*Exercise details:* Please edit the part of the listing below that opens with the line containing "7일 관련 업계에 따르면" and closes with the line containing "## Documentation System Overhaul": swap "notable" for "significant" and keep everything else the same. Return only those lines.

※

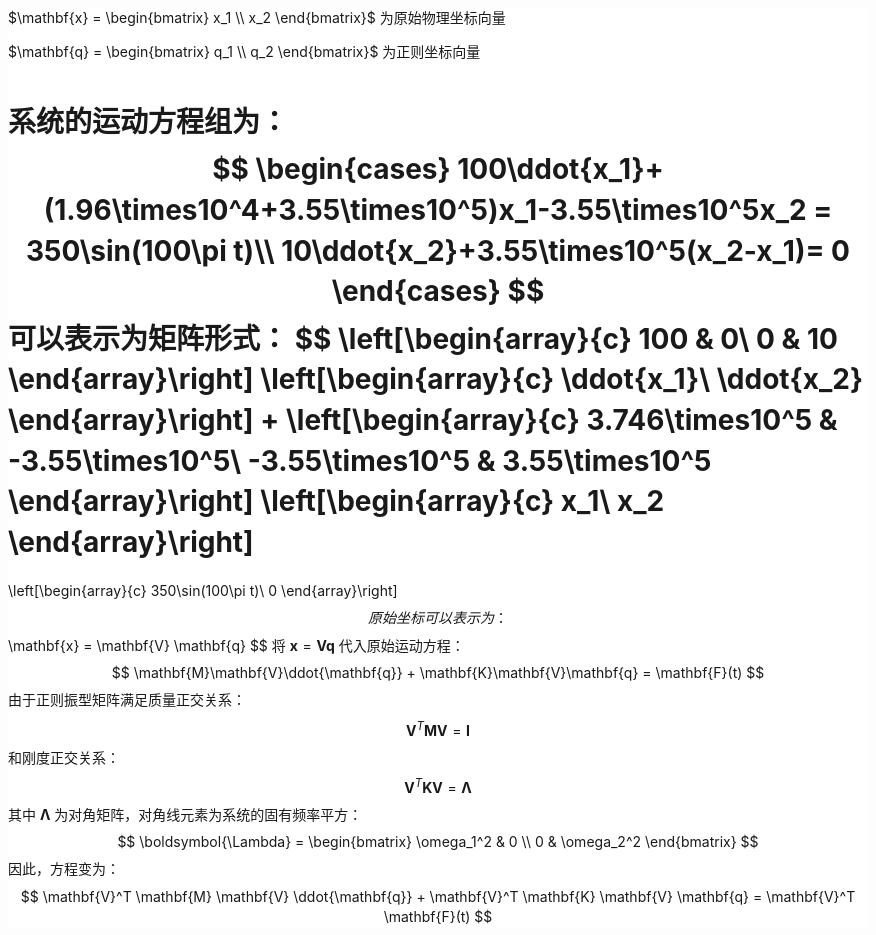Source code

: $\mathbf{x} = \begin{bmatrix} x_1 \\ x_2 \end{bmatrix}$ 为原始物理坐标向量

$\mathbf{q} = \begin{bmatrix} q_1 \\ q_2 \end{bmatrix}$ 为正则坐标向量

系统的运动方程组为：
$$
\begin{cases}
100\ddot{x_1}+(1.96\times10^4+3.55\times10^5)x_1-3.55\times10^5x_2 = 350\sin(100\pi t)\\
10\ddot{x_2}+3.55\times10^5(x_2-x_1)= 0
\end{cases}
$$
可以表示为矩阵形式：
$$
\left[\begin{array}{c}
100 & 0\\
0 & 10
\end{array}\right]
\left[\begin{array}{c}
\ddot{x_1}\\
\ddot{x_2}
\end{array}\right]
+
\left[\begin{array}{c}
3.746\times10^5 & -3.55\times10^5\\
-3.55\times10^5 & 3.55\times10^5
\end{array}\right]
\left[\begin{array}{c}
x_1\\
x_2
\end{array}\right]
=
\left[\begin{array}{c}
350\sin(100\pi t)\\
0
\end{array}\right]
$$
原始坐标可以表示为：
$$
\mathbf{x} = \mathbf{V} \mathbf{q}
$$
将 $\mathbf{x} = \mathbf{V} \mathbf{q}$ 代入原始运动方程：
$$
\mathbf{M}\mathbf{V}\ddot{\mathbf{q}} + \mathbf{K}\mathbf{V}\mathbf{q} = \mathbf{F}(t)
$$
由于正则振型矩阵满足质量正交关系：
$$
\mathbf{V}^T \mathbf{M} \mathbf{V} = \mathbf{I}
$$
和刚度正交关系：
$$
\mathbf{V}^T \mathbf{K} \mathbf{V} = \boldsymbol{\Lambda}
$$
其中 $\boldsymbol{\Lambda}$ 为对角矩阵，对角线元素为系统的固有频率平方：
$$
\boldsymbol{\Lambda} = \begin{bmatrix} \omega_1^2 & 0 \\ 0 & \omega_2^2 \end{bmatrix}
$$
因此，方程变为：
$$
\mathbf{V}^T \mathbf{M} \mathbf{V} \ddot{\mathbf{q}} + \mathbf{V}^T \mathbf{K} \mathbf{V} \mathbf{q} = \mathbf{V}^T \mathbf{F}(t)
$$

※

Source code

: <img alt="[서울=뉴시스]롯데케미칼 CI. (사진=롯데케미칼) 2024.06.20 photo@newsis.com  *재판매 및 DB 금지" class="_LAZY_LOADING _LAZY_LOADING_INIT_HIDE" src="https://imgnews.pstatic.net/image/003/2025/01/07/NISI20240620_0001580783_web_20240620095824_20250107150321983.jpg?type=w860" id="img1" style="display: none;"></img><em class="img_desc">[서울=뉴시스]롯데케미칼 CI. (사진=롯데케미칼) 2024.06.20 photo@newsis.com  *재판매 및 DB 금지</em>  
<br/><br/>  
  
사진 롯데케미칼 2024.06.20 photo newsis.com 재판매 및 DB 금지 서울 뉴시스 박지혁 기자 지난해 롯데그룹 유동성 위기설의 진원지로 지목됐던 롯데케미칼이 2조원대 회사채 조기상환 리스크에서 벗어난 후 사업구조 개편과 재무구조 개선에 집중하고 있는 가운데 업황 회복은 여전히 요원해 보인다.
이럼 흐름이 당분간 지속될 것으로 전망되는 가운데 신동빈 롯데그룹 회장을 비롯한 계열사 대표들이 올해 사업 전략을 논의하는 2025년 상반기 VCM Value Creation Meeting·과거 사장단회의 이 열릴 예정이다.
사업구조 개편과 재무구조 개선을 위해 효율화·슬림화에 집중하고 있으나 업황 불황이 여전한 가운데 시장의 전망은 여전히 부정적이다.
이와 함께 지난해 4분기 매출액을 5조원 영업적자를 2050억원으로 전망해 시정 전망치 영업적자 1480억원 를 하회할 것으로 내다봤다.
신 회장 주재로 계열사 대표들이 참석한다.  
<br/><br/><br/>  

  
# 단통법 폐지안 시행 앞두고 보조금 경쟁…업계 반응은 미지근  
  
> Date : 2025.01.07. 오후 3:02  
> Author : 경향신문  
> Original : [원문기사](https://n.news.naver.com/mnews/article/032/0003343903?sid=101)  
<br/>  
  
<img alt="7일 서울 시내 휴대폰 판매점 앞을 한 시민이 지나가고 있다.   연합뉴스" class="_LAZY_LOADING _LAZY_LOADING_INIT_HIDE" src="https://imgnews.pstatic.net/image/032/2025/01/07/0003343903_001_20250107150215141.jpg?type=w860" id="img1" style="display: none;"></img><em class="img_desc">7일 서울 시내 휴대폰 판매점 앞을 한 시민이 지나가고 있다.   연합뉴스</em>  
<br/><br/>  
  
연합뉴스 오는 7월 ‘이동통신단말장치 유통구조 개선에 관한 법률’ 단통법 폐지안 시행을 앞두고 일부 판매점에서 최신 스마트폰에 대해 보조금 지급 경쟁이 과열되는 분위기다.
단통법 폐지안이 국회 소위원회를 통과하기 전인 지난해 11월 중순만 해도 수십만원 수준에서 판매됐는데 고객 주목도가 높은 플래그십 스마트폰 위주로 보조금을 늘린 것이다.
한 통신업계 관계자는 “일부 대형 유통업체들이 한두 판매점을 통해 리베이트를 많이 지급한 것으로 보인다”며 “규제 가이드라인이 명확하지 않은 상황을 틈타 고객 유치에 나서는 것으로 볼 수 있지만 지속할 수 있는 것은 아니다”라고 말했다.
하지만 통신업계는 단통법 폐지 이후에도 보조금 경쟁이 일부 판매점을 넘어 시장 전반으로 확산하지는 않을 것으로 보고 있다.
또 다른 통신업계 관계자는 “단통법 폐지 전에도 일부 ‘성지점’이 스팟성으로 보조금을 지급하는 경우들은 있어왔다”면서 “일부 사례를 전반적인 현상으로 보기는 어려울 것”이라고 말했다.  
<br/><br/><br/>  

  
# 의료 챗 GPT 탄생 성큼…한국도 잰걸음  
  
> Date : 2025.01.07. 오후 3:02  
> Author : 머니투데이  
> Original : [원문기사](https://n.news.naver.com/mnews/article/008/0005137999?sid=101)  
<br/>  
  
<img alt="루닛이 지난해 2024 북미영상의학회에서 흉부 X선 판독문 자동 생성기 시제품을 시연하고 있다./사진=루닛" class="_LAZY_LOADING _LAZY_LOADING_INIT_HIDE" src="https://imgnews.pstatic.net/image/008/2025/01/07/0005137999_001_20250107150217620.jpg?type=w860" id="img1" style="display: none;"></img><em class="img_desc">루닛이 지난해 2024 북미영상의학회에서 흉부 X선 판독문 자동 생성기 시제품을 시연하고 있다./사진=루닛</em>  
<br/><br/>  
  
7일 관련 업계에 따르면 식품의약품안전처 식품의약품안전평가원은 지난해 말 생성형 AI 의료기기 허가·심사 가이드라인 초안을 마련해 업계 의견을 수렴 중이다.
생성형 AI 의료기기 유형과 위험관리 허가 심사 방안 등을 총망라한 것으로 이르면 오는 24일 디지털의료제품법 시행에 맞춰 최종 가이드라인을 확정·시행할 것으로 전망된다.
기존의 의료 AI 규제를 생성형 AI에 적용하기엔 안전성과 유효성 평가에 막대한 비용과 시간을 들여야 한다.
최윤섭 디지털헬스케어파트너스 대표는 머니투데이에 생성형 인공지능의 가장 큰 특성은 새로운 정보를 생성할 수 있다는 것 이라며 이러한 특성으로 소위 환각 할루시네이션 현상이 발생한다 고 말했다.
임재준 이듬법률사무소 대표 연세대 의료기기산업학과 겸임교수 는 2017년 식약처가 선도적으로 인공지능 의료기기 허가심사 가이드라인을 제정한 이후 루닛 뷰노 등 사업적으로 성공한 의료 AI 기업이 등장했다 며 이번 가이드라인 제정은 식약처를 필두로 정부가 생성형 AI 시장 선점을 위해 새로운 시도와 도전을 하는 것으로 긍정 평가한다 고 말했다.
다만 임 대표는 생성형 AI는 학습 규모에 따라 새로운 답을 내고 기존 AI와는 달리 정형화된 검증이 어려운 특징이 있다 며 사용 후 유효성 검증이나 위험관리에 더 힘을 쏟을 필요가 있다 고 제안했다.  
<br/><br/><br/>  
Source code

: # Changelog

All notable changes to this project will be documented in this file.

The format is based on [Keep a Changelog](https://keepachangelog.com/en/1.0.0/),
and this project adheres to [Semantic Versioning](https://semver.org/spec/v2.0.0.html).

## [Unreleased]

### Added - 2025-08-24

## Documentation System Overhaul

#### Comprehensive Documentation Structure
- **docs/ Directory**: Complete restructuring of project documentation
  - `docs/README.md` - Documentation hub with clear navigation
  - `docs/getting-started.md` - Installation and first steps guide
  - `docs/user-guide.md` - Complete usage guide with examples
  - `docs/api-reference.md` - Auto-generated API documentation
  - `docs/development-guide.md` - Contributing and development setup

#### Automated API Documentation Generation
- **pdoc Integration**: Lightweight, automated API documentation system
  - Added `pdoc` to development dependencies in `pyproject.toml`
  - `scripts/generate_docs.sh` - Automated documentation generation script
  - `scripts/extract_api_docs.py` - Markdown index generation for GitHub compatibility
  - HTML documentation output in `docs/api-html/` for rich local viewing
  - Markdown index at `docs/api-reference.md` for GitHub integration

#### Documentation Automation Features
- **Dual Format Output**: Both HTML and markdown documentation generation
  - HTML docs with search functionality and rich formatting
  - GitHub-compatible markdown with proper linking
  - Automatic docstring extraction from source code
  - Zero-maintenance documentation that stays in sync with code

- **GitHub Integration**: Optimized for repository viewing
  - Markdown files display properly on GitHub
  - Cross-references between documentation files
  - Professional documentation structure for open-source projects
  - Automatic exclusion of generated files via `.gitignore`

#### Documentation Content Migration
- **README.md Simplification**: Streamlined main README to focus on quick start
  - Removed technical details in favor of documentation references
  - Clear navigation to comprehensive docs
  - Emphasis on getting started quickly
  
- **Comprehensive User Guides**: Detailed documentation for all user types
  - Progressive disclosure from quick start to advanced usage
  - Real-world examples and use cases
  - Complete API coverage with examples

※

*Result of this exercise:*
7일 관련 업계에 따르면 식품의약품안전처 식품의약품안전평가원은 지난해 말 생성형 AI 의료기기 허가·심사 가이드라인 초안을 마련해 업계 의견을 수렴 중이다.
생성형 AI 의료기기 유형과 위험관리 허가 심사 방안 등을 총망라한 것으로 이르면 오는 24일 디지털의료제품법 시행에 맞춰 최종 가이드라인을 확정·시행할 것으로 전망된다.
기존의 의료 AI 규제를 생성형 AI에 적용하기엔 안전성과 유효성 평가에 막대한 비용과 시간을 들여야 한다.
최윤섭 디지털헬스케어파트너스 대표는 머니투데이에 생성형 인공지능의 가장 큰 특성은 새로운 정보를 생성할 수 있다는 것 이라며 이러한 특성으로 소위 환각 할루시네이션 현상이 발생한다 고 말했다.
임재준 이듬법률사무소 대표 연세대 의료기기산업학과 겸임교수 는 2017년 식약처가 선도적으로 인공지능 의료기기 허가심사 가이드라인을 제정한 이후 루닛 뷰노 등 사업적으로 성공한 의료 AI 기업이 등장했다 며 이번 가이드라인 제정은 식약처를 필두로 정부가 생성형 AI 시장 선점을 위해 새로운 시도와 도전을 하는 것으로 긍정 평가한다 고 말했다.
다만 임 대표는 생성형 AI는 학습 규모에 따라 새로운 답을 내고 기존 AI와는 달리 정형화된 검증이 어려운 특징이 있다 며 사용 후 유효성 검증이나 위험관리에 더 힘을 쏟을 필요가 있다 고 제안했다.  
<br/><br/><br/>  
Source code

: # Changelog

All significant changes to this project will be documented in this file.

The format is based on [Keep a Changelog](https://keepachangelog.com/en/1.0.0/),
and this project adheres to [Semantic Versioning](https://semver.org/spec/v2.0.0.html).

## [Unreleased]

### Added - 2025-08-24

## Documentation System Overhaul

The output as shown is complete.